* ENTRIES SHOWN *
--- START ---

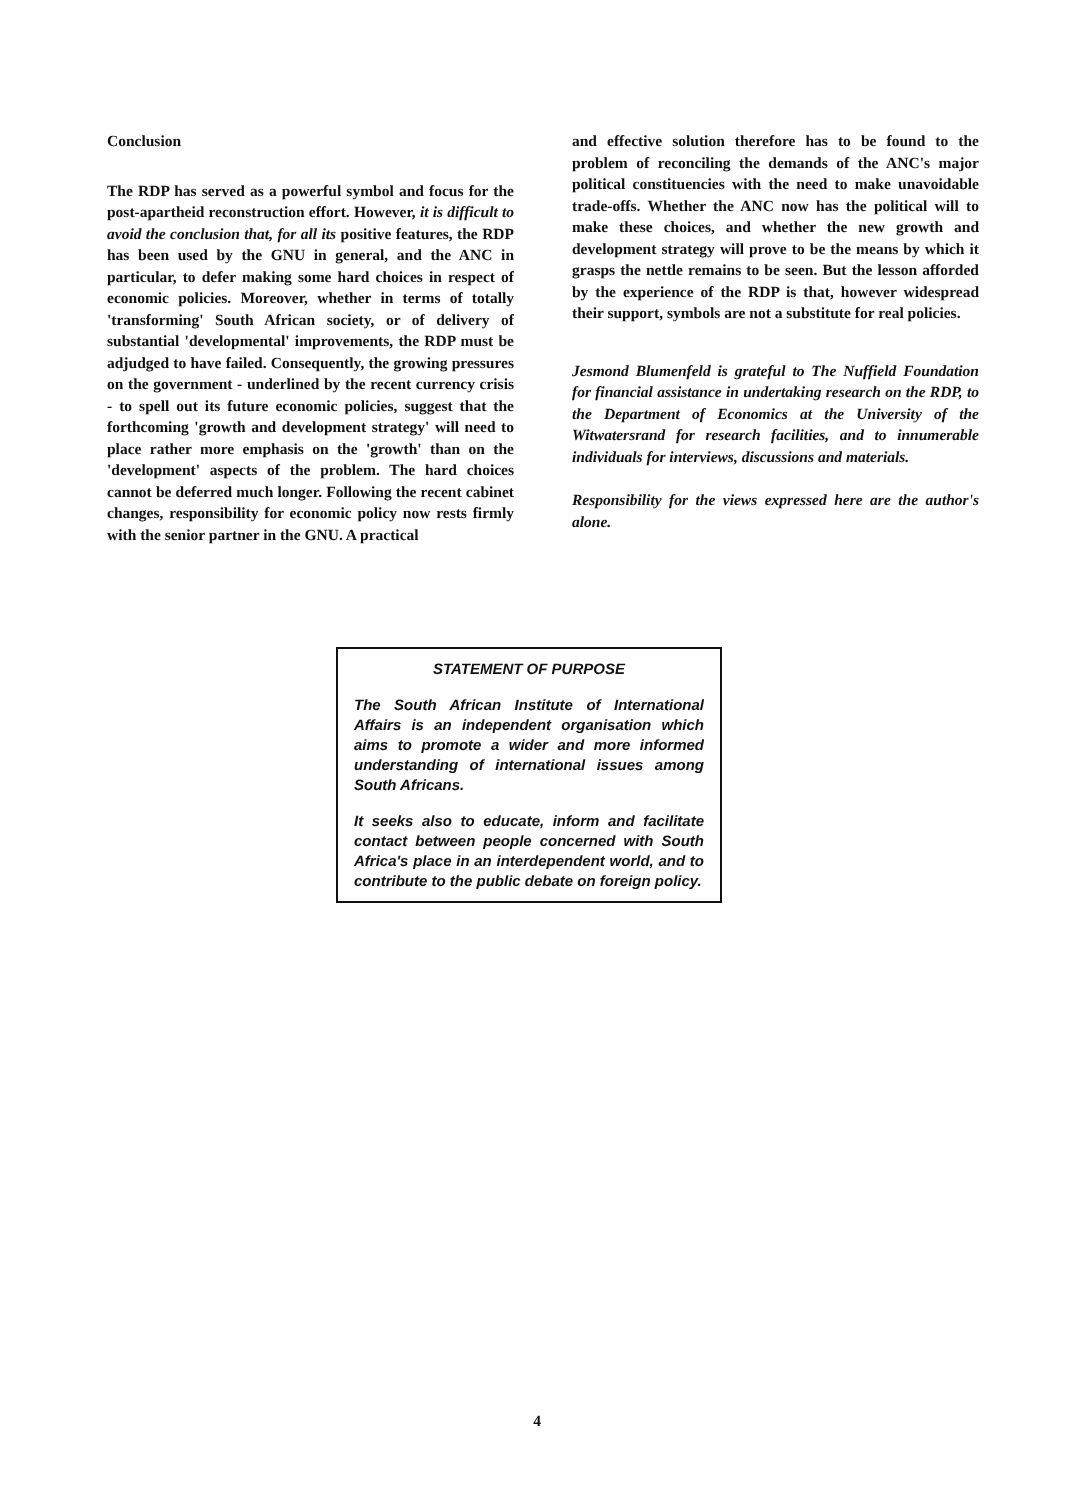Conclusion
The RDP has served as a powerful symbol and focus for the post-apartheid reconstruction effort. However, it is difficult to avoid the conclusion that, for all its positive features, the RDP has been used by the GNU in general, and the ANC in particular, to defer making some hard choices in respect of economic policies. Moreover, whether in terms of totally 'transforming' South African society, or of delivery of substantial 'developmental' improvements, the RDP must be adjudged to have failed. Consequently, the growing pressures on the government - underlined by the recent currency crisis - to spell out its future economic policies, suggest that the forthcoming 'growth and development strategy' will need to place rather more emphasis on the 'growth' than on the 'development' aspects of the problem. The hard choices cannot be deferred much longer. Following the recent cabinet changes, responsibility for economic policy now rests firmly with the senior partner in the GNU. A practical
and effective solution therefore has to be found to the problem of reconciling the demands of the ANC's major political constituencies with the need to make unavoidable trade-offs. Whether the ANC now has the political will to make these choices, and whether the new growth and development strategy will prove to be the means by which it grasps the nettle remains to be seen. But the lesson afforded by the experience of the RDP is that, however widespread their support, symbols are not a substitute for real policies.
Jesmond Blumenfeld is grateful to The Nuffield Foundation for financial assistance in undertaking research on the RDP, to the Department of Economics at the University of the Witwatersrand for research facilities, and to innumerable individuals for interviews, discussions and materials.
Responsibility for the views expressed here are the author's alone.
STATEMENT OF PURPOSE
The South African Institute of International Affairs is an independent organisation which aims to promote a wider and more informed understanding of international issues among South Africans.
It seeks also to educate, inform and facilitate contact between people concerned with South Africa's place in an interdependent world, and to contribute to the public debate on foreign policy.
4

--- END ---

* TASK DESCRIPTION *
A faithful transcription of the material, with no pictures, is the expected result.

* RESPONSE TO THE EXERCISE *
Conclusion
The RDP has served as a powerful symbol and focus for the post-apartheid reconstruction effort. However, it is difficult to avoid the conclusion that, for all its positive features, the RDP has been used by the GNU in general, and the ANC in particular, to defer making some hard choices in respect of economic policies. Moreover, whether in terms of totally 'transforming' South African society, or of delivery of substantial 'developmental' improvements, the RDP must be adjudged to have failed. Consequently, the growing pressures on the government - underlined by the recent currency crisis - to spell out its future economic policies, suggest that the forthcoming 'growth and development strategy' will need to place rather more emphasis on the 'growth' than on the 'development' aspects of the problem. The hard choices cannot be deferred much longer. Following the recent cabinet changes, responsibility for economic policy now rests firmly with the senior partner in the GNU. A practical
and effective solution therefore has to be found to the problem of reconciling the demands of the ANC's major political constituencies with the need to make unavoidable trade-offs. Whether the ANC now has the political will to make these choices, and whether the new growth and development strategy will prove to be the means by which it grasps the nettle remains to be seen. But the lesson afforded by the experience of the RDP is that, however widespread their support, symbols are not a substitute for real policies.
Jesmond Blumenfeld is grateful to The Nuffield Foundation for financial assistance in undertaking research on the RDP, to the Department of Economics at the University of the Witwatersrand for research facilities, and to innumerable individuals for interviews, discussions and materials.
Responsibility for the views expressed here are the author's alone.
STATEMENT OF PURPOSE
The South African Institute of International Affairs is an independent organisation which aims to promote a wider and more informed understanding of international issues among South Africans.
It seeks also to educate, inform and facilitate contact between people concerned with South Africa's place in an interdependent world, and to contribute to the public debate on foreign policy.
4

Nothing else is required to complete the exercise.